» **YOUR OBJECTIVE**: Every line from the start of the records below to the line containing "in our way?_" should be retyped exactly, that line included, and no others.

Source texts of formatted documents
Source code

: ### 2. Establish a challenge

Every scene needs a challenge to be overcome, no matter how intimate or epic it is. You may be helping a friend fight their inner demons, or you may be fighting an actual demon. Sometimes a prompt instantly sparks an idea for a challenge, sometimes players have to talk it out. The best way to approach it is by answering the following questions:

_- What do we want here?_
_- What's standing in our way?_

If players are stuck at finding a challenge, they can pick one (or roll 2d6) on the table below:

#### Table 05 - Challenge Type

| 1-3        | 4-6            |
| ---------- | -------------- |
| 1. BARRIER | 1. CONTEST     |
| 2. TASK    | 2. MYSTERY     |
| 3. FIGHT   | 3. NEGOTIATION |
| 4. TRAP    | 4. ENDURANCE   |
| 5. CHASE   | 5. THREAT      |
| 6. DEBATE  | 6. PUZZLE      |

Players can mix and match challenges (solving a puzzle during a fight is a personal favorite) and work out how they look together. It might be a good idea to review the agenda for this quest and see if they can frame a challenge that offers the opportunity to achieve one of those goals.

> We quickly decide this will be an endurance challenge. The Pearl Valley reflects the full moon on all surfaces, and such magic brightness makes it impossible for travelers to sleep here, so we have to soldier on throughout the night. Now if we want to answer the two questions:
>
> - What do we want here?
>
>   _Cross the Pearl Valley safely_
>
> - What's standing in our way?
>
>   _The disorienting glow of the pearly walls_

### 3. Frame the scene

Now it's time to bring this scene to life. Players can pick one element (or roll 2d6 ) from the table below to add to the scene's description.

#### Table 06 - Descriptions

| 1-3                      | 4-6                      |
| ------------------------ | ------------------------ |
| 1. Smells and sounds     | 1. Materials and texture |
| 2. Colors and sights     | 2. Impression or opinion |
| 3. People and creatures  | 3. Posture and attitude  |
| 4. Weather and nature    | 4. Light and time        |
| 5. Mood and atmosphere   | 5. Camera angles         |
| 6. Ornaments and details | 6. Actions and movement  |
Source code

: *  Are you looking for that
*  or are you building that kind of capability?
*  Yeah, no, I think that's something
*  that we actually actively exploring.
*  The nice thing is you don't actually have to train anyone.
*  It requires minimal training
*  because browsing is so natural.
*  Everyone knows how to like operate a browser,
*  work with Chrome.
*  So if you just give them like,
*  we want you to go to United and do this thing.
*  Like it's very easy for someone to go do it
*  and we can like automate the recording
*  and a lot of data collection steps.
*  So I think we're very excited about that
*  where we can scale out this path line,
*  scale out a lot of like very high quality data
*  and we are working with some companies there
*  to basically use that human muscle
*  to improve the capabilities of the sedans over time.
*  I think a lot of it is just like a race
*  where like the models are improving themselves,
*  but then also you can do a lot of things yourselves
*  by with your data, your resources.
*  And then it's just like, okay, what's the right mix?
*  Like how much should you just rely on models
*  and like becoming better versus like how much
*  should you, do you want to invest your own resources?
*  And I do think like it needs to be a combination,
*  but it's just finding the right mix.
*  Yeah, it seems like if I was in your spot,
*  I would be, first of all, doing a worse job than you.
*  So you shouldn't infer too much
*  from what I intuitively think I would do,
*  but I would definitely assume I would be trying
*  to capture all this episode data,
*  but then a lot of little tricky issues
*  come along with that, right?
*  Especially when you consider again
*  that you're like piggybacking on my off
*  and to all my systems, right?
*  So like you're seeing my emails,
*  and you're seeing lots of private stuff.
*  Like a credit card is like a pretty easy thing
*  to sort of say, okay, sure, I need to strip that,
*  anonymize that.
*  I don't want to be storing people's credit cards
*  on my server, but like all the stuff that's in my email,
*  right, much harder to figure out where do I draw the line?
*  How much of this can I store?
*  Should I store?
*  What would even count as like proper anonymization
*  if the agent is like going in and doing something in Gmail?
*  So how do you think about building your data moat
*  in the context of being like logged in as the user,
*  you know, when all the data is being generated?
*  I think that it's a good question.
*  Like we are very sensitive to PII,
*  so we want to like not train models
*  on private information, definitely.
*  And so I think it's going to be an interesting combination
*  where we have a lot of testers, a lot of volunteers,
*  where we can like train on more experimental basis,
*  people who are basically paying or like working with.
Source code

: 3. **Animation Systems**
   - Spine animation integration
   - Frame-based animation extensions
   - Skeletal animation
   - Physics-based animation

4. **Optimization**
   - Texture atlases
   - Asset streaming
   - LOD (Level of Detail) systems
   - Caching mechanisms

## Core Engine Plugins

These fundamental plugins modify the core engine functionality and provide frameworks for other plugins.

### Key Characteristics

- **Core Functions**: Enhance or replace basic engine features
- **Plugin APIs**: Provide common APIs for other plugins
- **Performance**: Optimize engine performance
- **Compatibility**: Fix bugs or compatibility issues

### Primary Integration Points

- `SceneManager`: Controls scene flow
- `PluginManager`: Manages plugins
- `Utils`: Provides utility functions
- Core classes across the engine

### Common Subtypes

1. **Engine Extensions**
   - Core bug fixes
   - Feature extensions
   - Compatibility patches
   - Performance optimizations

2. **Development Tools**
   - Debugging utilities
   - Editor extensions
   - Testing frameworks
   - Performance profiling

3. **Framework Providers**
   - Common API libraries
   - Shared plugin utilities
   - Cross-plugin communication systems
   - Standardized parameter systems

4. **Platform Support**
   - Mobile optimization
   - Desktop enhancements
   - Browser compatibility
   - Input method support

» **RESULT OF THE EXERCISE**:
Source code

: ### 2. Establish a challenge

Every scene needs a challenge to be overcome, no matter how intimate or epic it is. You may be helping a friend fight their inner demons, or you may be fighting an actual demon. Sometimes a prompt instantly sparks an idea for a challenge, sometimes players have to talk it out. The best way to approach it is by answering the following questions:

_- What do we want here?_
_- What's standing in our way?_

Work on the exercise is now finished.